県内で最大級の売り場面積を持つイオンモール徳島は、買い物客の流れを変え、県内流通・小売業界に厳しい競争をもたらした。人口減少、根強い消費者の節約志向といった逆風も吹く中、この1年をどう受け止め、顧客獲得に向けて今後どのような戦略を練っていくのか。県内流通各社を取材した。
 

県内最大級の900席を有するフードコート=徳島市南末広町のイオンモール徳島


来館者750万人 巨大店客の流れ変え

 来館者数は750万人に上り、売り上げもおおむね予想通りだった―。27日にグランドオープンから1年を迎える徳島市南末広町の大型ショッピングセンター・イオンモール徳島。楢原琢馬ゼネラルマネージャー(GM)は、好調な集客をアピールした。
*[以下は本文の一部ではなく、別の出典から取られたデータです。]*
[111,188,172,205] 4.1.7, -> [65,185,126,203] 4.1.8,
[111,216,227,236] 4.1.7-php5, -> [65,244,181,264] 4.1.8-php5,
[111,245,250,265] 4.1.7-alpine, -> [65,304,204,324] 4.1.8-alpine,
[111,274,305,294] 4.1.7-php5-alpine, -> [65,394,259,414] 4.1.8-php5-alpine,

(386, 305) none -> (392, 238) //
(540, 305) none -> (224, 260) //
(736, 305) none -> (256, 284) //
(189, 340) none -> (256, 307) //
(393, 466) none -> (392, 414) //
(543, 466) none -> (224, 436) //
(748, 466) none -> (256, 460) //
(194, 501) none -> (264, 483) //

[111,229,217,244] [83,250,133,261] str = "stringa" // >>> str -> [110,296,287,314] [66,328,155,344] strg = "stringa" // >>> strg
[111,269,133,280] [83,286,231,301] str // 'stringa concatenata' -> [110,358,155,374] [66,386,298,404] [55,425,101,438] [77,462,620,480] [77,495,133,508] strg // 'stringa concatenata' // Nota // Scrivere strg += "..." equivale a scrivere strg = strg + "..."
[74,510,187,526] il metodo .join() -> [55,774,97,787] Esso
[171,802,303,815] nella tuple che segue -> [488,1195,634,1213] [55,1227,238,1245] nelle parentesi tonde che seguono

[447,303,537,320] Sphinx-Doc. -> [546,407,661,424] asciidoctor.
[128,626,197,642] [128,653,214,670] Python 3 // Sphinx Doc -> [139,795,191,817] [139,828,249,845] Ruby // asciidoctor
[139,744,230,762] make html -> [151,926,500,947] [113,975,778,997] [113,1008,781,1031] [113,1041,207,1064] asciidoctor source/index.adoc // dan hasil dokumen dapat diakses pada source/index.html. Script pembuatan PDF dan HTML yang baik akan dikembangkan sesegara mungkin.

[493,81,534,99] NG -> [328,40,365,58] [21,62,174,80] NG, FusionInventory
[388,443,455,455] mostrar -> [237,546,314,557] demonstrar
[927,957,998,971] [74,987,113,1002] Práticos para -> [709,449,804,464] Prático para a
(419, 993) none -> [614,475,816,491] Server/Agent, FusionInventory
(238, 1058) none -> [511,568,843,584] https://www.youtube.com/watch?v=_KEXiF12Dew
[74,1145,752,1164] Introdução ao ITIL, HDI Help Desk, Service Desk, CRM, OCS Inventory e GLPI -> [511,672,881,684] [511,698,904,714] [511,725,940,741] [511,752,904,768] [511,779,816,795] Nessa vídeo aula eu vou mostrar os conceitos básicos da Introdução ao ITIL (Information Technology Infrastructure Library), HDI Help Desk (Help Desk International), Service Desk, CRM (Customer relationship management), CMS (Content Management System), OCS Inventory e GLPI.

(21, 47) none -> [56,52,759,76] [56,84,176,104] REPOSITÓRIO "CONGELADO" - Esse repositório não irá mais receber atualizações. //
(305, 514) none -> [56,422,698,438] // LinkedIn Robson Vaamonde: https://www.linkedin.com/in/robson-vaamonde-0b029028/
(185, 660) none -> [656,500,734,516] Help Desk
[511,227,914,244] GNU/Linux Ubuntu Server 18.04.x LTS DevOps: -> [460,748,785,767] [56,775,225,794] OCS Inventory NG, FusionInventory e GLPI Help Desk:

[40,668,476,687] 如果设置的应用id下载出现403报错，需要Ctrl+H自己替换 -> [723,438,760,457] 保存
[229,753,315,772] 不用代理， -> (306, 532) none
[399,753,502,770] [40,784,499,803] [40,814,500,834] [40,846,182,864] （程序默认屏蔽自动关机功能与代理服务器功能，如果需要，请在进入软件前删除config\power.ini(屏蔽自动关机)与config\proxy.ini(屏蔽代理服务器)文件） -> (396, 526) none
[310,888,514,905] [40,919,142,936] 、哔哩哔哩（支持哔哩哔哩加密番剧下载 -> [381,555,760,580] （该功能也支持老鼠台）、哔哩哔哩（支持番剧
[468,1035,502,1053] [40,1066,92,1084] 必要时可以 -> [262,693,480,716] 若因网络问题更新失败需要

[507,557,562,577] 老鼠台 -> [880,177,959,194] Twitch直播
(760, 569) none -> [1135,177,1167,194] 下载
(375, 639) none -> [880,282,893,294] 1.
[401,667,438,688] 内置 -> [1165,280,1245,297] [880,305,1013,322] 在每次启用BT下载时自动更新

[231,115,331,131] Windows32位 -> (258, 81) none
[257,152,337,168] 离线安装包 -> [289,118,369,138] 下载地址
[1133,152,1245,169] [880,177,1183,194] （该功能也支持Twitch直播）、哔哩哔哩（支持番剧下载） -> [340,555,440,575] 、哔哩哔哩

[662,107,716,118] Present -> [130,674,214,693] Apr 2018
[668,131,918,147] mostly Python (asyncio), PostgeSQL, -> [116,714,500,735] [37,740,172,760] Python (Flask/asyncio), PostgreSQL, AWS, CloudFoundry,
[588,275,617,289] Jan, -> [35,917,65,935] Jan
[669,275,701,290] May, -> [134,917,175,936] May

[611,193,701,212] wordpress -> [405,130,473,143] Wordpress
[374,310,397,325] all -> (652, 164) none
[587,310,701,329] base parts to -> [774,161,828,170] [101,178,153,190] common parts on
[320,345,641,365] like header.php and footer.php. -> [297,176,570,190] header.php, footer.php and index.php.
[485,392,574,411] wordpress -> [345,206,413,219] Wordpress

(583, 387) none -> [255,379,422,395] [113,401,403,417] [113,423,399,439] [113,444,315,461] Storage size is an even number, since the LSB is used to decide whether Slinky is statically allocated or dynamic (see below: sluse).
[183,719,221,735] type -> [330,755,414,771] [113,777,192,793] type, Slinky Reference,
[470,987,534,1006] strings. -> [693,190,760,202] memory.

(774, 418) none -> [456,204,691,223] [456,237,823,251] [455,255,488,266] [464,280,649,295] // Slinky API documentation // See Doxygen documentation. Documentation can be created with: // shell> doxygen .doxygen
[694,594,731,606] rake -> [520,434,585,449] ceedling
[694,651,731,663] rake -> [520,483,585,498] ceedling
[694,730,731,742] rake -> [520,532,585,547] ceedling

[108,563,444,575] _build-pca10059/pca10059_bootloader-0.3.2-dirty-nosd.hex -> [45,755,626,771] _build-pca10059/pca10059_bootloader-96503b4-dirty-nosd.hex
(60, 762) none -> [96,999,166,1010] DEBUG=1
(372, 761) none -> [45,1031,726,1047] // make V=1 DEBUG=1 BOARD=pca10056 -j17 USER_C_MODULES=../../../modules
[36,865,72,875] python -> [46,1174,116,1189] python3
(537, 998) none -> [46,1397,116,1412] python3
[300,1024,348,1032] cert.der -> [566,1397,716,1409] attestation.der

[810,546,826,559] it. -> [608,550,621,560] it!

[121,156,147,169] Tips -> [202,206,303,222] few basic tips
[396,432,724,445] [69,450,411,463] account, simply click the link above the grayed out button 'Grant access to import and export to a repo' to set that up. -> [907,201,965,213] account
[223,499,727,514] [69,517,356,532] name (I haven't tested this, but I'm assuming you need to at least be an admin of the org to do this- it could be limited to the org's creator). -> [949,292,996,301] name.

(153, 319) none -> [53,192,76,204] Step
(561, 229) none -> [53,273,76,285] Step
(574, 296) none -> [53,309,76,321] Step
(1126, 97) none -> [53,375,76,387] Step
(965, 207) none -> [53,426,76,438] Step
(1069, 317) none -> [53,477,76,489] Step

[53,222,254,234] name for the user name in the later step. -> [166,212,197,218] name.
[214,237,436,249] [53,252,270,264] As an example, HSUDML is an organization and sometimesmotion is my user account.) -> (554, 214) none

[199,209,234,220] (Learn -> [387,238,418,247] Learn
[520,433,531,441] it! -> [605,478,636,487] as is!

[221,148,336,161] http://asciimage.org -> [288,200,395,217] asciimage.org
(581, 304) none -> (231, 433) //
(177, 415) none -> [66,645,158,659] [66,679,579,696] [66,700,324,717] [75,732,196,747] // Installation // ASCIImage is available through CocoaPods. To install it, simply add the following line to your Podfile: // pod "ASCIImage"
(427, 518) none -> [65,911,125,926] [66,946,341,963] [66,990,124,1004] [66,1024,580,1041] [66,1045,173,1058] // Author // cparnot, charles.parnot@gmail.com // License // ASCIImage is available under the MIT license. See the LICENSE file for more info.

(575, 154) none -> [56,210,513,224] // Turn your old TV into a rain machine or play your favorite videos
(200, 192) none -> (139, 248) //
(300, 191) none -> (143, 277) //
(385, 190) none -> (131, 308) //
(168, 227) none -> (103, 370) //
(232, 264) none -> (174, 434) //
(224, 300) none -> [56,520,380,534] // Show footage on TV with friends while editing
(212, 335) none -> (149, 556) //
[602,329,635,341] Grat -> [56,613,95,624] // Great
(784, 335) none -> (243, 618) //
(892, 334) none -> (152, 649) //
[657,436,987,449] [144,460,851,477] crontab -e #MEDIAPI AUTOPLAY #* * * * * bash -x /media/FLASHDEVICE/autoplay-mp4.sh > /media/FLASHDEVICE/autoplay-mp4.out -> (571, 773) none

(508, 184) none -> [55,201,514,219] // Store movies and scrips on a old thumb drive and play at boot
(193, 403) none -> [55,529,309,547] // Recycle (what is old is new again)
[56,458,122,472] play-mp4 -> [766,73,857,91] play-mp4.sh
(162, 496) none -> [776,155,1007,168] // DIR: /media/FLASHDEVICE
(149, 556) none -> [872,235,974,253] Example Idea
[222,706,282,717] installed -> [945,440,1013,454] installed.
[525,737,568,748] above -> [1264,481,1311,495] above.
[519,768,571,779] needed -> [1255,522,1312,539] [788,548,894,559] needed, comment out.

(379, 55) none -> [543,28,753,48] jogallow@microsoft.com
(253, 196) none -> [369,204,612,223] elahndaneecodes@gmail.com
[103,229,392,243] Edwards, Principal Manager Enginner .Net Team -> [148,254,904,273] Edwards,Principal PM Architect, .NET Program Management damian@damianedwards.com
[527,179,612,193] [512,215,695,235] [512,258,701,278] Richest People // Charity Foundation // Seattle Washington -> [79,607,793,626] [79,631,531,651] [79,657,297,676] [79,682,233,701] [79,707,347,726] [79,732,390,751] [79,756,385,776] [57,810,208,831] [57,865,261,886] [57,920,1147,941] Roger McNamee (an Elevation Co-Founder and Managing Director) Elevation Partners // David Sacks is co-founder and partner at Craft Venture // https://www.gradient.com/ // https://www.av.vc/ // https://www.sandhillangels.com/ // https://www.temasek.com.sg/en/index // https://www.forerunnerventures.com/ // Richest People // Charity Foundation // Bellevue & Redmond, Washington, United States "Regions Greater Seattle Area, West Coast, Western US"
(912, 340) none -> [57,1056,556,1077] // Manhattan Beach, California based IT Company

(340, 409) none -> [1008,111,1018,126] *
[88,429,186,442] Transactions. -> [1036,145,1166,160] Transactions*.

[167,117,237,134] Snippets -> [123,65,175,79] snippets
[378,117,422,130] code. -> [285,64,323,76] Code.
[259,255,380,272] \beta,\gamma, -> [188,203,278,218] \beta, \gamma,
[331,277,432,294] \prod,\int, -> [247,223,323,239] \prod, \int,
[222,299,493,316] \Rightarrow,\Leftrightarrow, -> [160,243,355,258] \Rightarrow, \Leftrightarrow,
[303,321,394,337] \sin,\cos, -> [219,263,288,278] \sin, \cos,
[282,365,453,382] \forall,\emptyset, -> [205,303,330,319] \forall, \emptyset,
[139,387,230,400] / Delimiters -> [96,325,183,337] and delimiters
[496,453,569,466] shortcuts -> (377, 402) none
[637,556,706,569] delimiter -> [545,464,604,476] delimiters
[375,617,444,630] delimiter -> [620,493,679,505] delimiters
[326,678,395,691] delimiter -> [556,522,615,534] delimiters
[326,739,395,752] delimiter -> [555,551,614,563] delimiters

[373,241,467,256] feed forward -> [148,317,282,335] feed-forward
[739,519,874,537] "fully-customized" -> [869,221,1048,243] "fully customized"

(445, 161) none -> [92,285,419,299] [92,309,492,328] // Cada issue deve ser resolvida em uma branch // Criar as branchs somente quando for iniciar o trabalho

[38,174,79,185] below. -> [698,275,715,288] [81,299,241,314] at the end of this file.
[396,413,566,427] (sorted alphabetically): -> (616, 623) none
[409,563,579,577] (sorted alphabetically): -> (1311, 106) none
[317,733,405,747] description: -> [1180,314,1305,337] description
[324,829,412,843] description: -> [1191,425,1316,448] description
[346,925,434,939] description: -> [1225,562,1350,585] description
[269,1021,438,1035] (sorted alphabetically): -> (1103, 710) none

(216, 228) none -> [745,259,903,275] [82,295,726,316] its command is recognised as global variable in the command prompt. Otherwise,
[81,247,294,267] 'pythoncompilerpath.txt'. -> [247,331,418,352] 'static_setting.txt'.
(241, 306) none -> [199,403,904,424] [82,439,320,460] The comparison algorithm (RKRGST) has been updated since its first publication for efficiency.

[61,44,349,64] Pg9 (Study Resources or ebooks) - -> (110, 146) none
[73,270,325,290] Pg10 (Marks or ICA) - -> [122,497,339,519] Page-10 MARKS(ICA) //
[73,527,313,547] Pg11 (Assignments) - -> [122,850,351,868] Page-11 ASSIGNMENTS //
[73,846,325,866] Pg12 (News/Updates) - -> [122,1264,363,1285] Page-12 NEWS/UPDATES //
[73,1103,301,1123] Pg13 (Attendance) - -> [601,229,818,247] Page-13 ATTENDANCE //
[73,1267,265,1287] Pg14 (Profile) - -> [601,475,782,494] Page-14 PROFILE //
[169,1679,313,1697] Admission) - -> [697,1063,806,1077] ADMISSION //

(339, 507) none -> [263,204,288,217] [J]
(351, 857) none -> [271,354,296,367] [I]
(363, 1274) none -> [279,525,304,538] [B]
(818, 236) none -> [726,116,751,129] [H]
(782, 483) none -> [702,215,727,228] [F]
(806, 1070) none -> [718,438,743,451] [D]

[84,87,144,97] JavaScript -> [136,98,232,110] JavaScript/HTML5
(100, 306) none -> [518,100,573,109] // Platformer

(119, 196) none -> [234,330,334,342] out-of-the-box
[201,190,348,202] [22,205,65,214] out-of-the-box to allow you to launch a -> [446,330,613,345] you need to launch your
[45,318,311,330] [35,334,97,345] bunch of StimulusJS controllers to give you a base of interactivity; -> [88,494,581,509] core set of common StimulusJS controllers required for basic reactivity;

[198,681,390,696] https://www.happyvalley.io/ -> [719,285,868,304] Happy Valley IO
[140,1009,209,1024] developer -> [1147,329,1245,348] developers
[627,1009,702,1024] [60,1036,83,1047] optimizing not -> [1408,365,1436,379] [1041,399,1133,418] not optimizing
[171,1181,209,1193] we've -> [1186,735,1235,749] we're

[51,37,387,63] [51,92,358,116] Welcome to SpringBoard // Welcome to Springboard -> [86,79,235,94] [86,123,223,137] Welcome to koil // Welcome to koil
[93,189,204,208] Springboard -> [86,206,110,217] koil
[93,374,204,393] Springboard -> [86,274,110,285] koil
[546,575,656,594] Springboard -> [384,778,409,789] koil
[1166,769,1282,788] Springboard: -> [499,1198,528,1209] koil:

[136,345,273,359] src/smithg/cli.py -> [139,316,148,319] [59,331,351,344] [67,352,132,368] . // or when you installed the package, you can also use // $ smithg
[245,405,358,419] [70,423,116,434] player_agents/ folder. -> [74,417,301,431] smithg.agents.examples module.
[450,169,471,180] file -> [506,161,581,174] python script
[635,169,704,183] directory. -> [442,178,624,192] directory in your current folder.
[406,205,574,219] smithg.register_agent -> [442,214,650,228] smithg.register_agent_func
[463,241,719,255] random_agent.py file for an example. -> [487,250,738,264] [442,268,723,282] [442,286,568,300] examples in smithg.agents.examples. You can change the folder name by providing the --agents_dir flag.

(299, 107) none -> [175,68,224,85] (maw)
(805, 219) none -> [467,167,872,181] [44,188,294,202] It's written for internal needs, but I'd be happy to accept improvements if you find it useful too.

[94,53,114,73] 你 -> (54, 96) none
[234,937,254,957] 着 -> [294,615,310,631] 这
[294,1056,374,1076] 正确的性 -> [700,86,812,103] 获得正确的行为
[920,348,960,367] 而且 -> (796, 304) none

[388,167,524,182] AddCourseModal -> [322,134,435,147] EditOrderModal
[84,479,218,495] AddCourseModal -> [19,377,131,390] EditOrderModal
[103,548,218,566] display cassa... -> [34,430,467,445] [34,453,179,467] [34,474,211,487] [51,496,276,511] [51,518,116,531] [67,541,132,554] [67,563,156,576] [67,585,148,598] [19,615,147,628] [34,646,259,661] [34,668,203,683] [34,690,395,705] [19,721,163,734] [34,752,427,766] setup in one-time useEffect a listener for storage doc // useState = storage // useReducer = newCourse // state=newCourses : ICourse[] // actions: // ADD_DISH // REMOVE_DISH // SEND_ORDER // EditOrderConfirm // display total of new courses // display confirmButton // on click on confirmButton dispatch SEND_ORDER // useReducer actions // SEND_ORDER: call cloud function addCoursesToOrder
 開業前に見込んでいた年間来館者は700万人。県都初のシネマコンプレックス(複合型映画館)が人気を集めたほか、中核店舗の総合スーパー・イオンスタイル徳島などの大型テナントや、3~5階に約30店を集めた飲食ゾーンが強みを発揮し、目標を上回ったという。

 楢原GMによると、メインターゲットとしている30、40代の家族連れを中心に、若者からシニアまで幅広い年代層が訪れている。イオンスタイル徳島では、1階の食品フロアが終日にぎわう。漁獲された魚を船一隻分買い付ける「一船買い」の鮮魚コーナーや産直市などの生鮮食品に加え、量り売りの総菜などの利用も多い。

 楢原GMは「都市部でスーパーや映画館などの大型テナントがそろっているのが、集客につながっている」と分析する。周辺に住宅やマンションが並ぶことから、週末だけでなく普段使いの店として利用している人が多いとみられる。

 四国経済産業局がまとめた県内百貨店・スーパーの2月の販売金額(30店)は、飲食料品は40億8399万円で前年同期(28店)より9・1%増えた。既存の店舗だけをみると前年同期よりも1・7%減っており、イオン出店の影響の大きさがうかがえる。

 イオンスタイルの原田宣尚店長は「衣料品や日用雑貨なども、いい物はよく売れるということがこの1年で分かった。流行を先取りするような商品をもっと発信、提案していきたい」と手応えをつかんだ様子だった。

 ただ、モール全体を見渡せば、入居する約150の専門店は業種や店舗によって明暗が分かれる。固定客の獲得に苦戦している店舗も少なくない。ある専門店の従業員は「週末は大勢が訪れるが、平日もにぎわっているのはイオンの直営店と一部の店だけ」と漏らした。

 初年度は目標を上回る来館者数を確保したとはいえ、競合店も手をこまねいているわけではない。2年目はいかに販促を強化していくのか。楢原GMは「大型テナントの魅力を高めて集客力を維持するとともに、接客やサービス水準の向上に努めたい。立地を生かし若者やシニアへのアプローチも強化していく」としている。